MGM announced today today that the next Bond movie is officially coming to theaters on Nov. 9, 2012. They have confirmed that Sem Mendes will direct, as has been expected, and Daniel Craig will return for a third go-round as 007. Filming kicks off late next year.
This isn’t entirely unanticipated. When they filed for bankruptcy last November, MGM’s filings said the company expected the 23rd official Bond movie in November 2012. Now that it’s official, and Mendes is confirmed, the movie starts casting and scouting locations, so expect those notes and plot points to start leaking over the 22 months. (You might also hear about who is actually releasing the thing, at some point.)
By the time this movie opens, Daniel Craig will be an actor transformed. Known outside of England mostly for “Layer Cake” by the time he was cast in 2006′s “Casino Royale,” he was decried by Bond fans for being blond and not exactly Bond-esque. His first turn was terrific, and the movie was one of the franchise’s better outings, so that shut people up and turned Bond into an exciting series again.
Since that movie, Craig made some missteps (mostly involving Nicole Kidman: “The Invasion,” “The Golden Compass”), but he’s on track for a big year: He has the potential blockbuster “Cowboys and Aliens” coming this summer and the David Fincher-directed, sure-to-be-huge English version of “The Girl With The Dragon Tattoo” due in December (not to mention a turn in Steven Spielberg’s “Tintin” the same week).
This is sure to change with those three big movies due in 2011, but since “Casino Royale” Craig has had only one hit: the 2008 Bond outing “Quantum of Solace.” That movie was problematic in many ways, and seemed to squander a lot of the goodwill built up by “Royale.” The MGM bankruptcy ordeal that delayed the new Bond’s arrival by a year may have actually had a silver lining: by the time the new movie opens up, Craig might be known as much for Mikael Blomkvist as for James Bond. He will be a more legitimate movie star. And people might have forgotten that they didn’t like “Quantum” four years earlier.

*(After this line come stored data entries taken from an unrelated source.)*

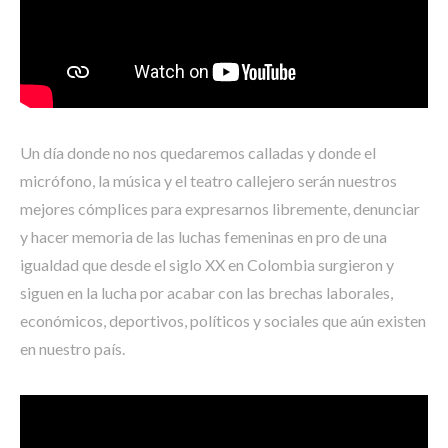
Un día donde no nos quedaremos calladas y donde el
micrófono, la música y el teatro callejero serán nuestros
mejores cómplices para expresarnos libremente, denunciar
y hacer memoria de las luchas femeninas en pro de una
igualdad que desde el siglo XX en Colombia surgieron y
siguen en la lucha por acabar con las brechas laborales,
económicos, deportivos, políticos y sociales que aún existen
en nuestro país.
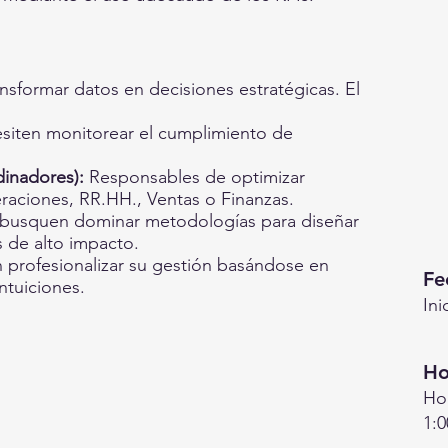
nsformar datos en decisiones estratégicas. El
iten monitorear el cumplimiento de
inadores):
Responsables de optimizar
aciones, RR.HH., Ventas o Finanzas.
usquen dominar metodologías para diseñar
s de alto impacto.
profesionalizar su gestión basándose en
Fe
ntuiciones.
Ini
Ho
Hor
1:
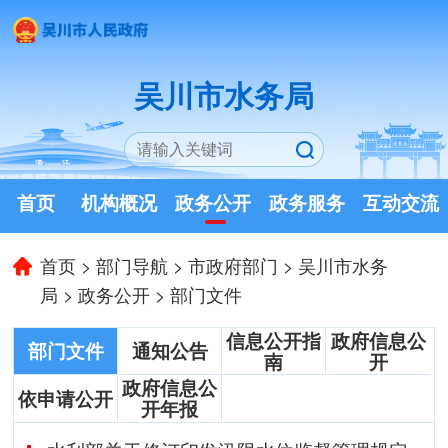
吴川市水务局
首页
机构概况
政务公开
政务服务
互动交流
首页
>
部门导航
>
市政府部门
>
吴川市水务
局
>
政务公开
>
部门文件
信息公开指
政府信息公
部门文件
通知公告
南
开
政府信息公
依申请公开
开年报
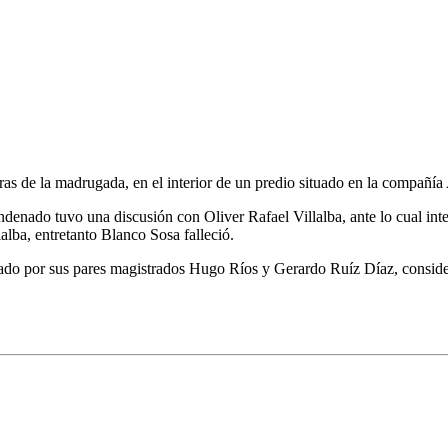
s de la madrugada, en el interior de un predio situado en la compañía 
a condenado tuvo una discusión con Oliver Rafael Villalba, ante lo cual
alba, entretanto Blanco Sosa falleció.
rado por sus pares magistrados Hugo Ríos y Gerardo Ruíz Díaz, consideró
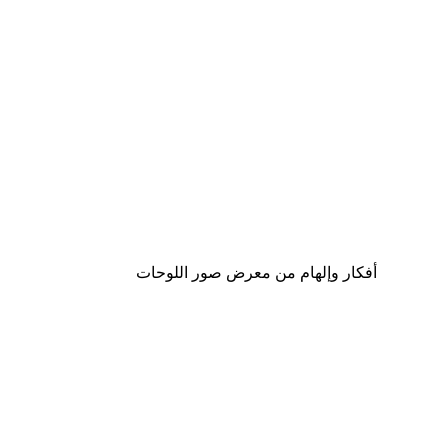
-30%*
لوحة الزرافة
من ‏20.30 د.إ.‏
أفكار وإلهام من معرض صور اللوحات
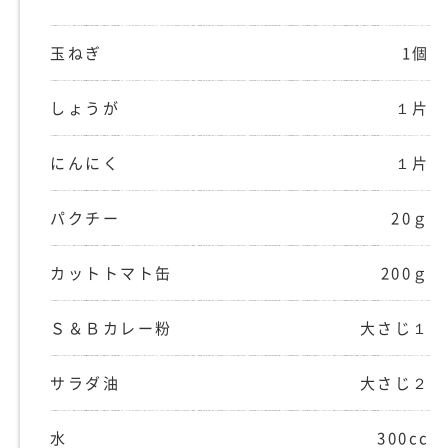
玉ねぎ
1個
しょうが
１片
にんにく
１片
パクチー
20ｇ
カットトマト缶
200ｇ
Ｓ＆Ｂカレー粉
大さじ１
サラダ油
大さじ２
水
300cc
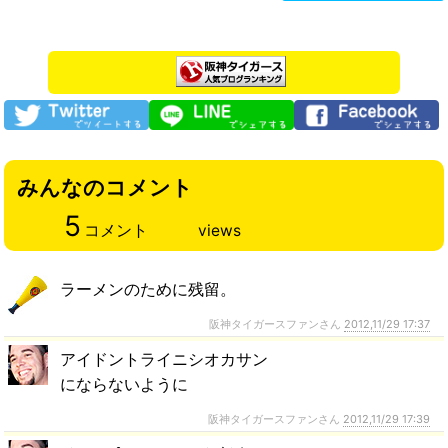
みんなのコメント
5
コメント
views
ラーメンのために残留。
阪神タイガースファンさん
2012,11/29 17:37
アイドントライニシオカサン
にならないように
阪神タイガースファンさん
2012,11/29 17:39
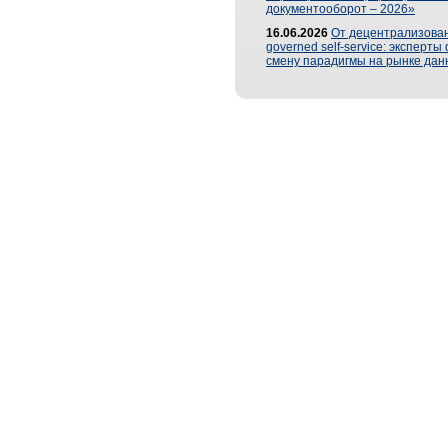
документооборот – 2026»
16.06.2026
От децентрализован
governed self-service: эксперт
смену парадигмы на рынке дан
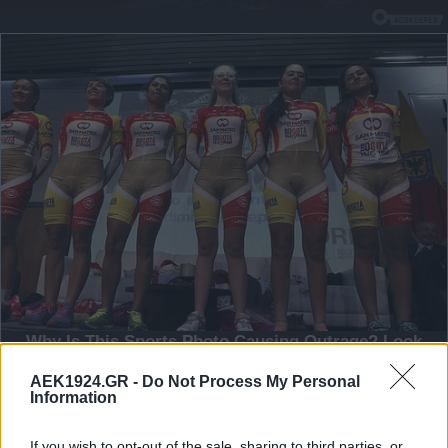
AEK1924.GR -
Do Not Process My Personal
Information
If you wish to opt-out of the sale, sharing to third parties, or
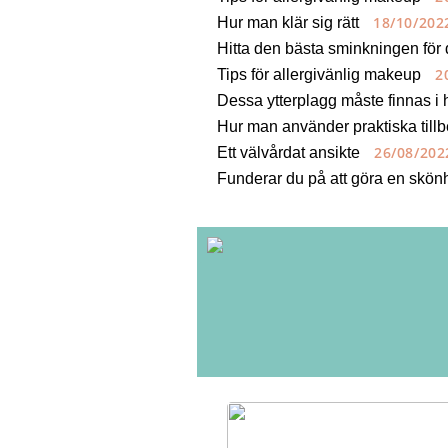
18/10/202
Hur man klär sig rätt
Hitta den bästa sminkningen för 
2
Tips för allergivänlig makeup
Dessa ytterplagg måste finnas i
Hur man använder praktiska till
26/08/202
Ett välvårdat ansikte
Funderar du på att göra en skön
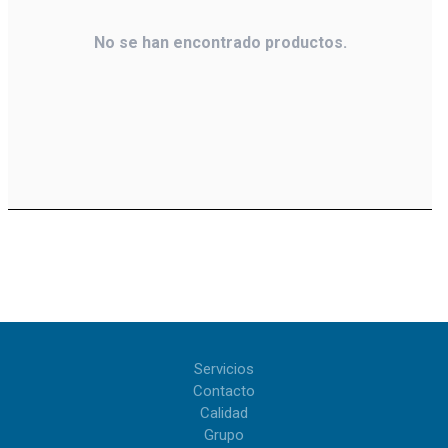
No se han encontrado productos.
Servicios
Contacto
Calidad
Grupo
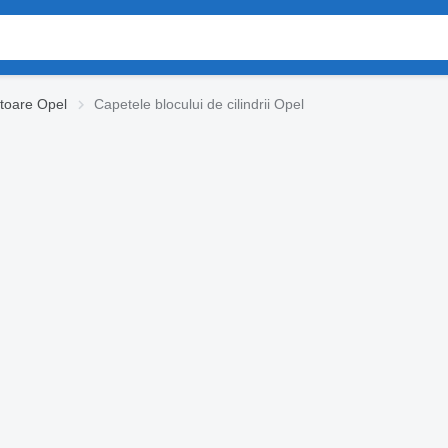
toare Opel
Capetele blocului de cilindrii Opel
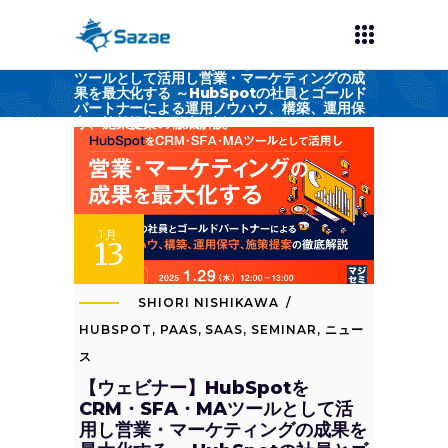
【ウェビナー】HubSpotをCRM・SFA・MA
ツールとして活用し営業・マーケティングの成
果を最大化する ～HubSpotの社員とゴールド
パートナーによる運用ノウハウ、構築、運用保
守、施策提案の徹底解説～
1月
13
SHIORI NISHIKAWA
HUBSPOT
,
PAAS
,
SAAS
,
SEMINAR
,
ニュー
ス
【ウェビナー】HubSpotを
CRM・SFA・MAツールとして活
用し営業・マーケティングの成果を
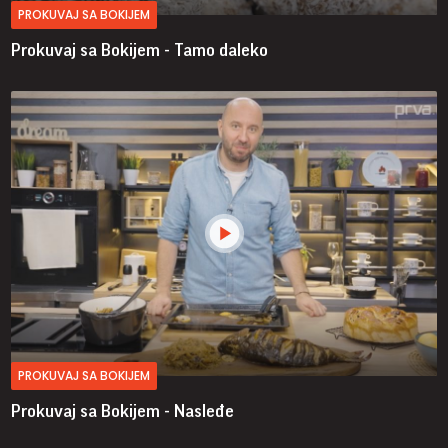
PROKUVAJ SA BOKIJEM
Prokuvaj sa Bokijem - Tamo daleko
PROKUVAJ SA BOKIJEM
Prokuvaj sa Bokijem - Nasleđe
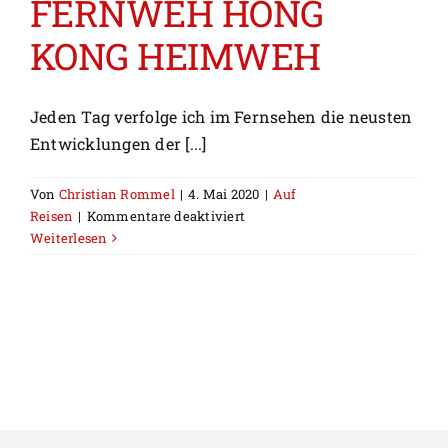
FERNWEH HONG
KONG HEIMWEH
Jeden Tag verfolge ich im Fernsehen die neusten
Entwicklungen der [...]
Von
Christian Rommel
|
4. Mai 2020
|
Auf
für
Reisen
|
Kommentare deaktiviert
HONG
Weiterlesen
KONG
FERNWEH
HONG
KONG
HEIMWEH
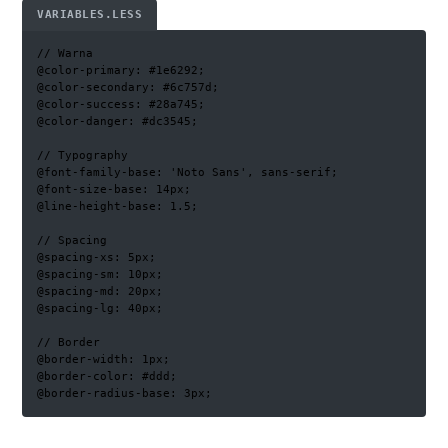
VARIABLES.LESS
// Warna

@color-primary: #1e6292;

@color-secondary: #6c757d;

@color-success: #28a745;

@color-danger: #dc3545;

// Typography

@font-family-base: 'Noto Sans', sans-serif;

@font-size-base: 14px;

@line-height-base: 1.5;

// Spacing

@spacing-xs: 5px;

@spacing-sm: 10px;

@spacing-md: 20px;

@spacing-lg: 40px;

// Border

@border-width: 1px;

@border-color: #ddd;

@border-radius-base: 3px;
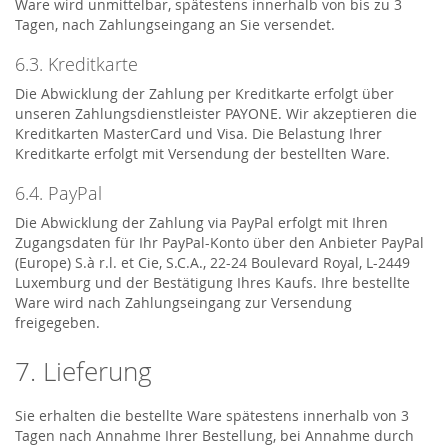
Ware wird unmittelbar, spätestens innerhalb von bis zu 3
Tagen, nach Zahlungseingang an Sie versendet.
6.3. Kreditkarte
Die Abwicklung der Zahlung per Kreditkarte erfolgt über
unseren Zahlungsdienstleister PAYONE. Wir akzeptieren die
Kreditkarten MasterCard und Visa. Die Belastung Ihrer
Kreditkarte erfolgt mit Versendung der bestellten Ware.
6.4. PayPal
Die Abwicklung der Zahlung via PayPal erfolgt mit Ihren
Zugangsdaten für Ihr PayPal-Konto über den Anbieter PayPal
(Europe) S.à r.l. et Cie, S.C.A., 22-24 Boulevard Royal, L-2449
Luxemburg und der Bestätigung Ihres Kaufs. Ihre bestellte
Ware wird nach Zahlungseingang zur Versendung
freigegeben.
7. Lieferung
Sie erhalten die bestellte Ware spätestens innerhalb von 3
Tagen nach Annahme Ihrer Bestellung, bei Annahme durch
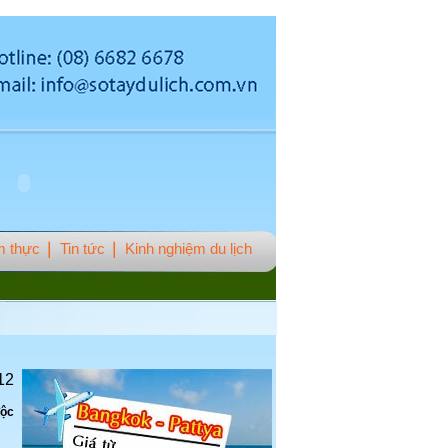
 thực
Tin tức
Kinh nghiệm du lịch
12
độc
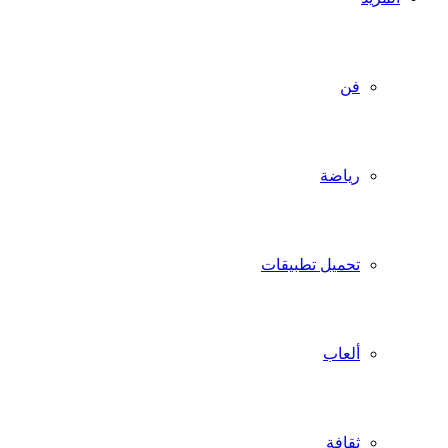
فن
رياضة
تحميل تطبيقات
ألعاب
ثقافة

Of course, Craig wasn’t the problem in “Quantum.” The script was a jumbled mess, which was one issue. But a big, big problem was Marc Forster’s direction, which showed that the art house filmmaker was uncomfortable helming a big-budget action movie. That’s the one big question mark looming for Sam Mendes: He’s an acclaimed, Oscar-winning director (and he worked with Craig before, on 2002′s “Road to Perdition”). But can he make a big-time blockbuster? And more to the point, can he make it good and intelligible?
Anyway, these are all things to ponder. Right now, this is exciting news for anyone who wants this series to provide a legitimately good successor to “Casino Royale.”
(Humorously, Deadline reported the news with an “EXCLUSIVE,” because nothing’s more exclusive than getting the same e-mail everybody else received. And they note that they reported the news last month, a huge scoop for the site and only a month behind everybody else. But, you know, that’s irrelevant.)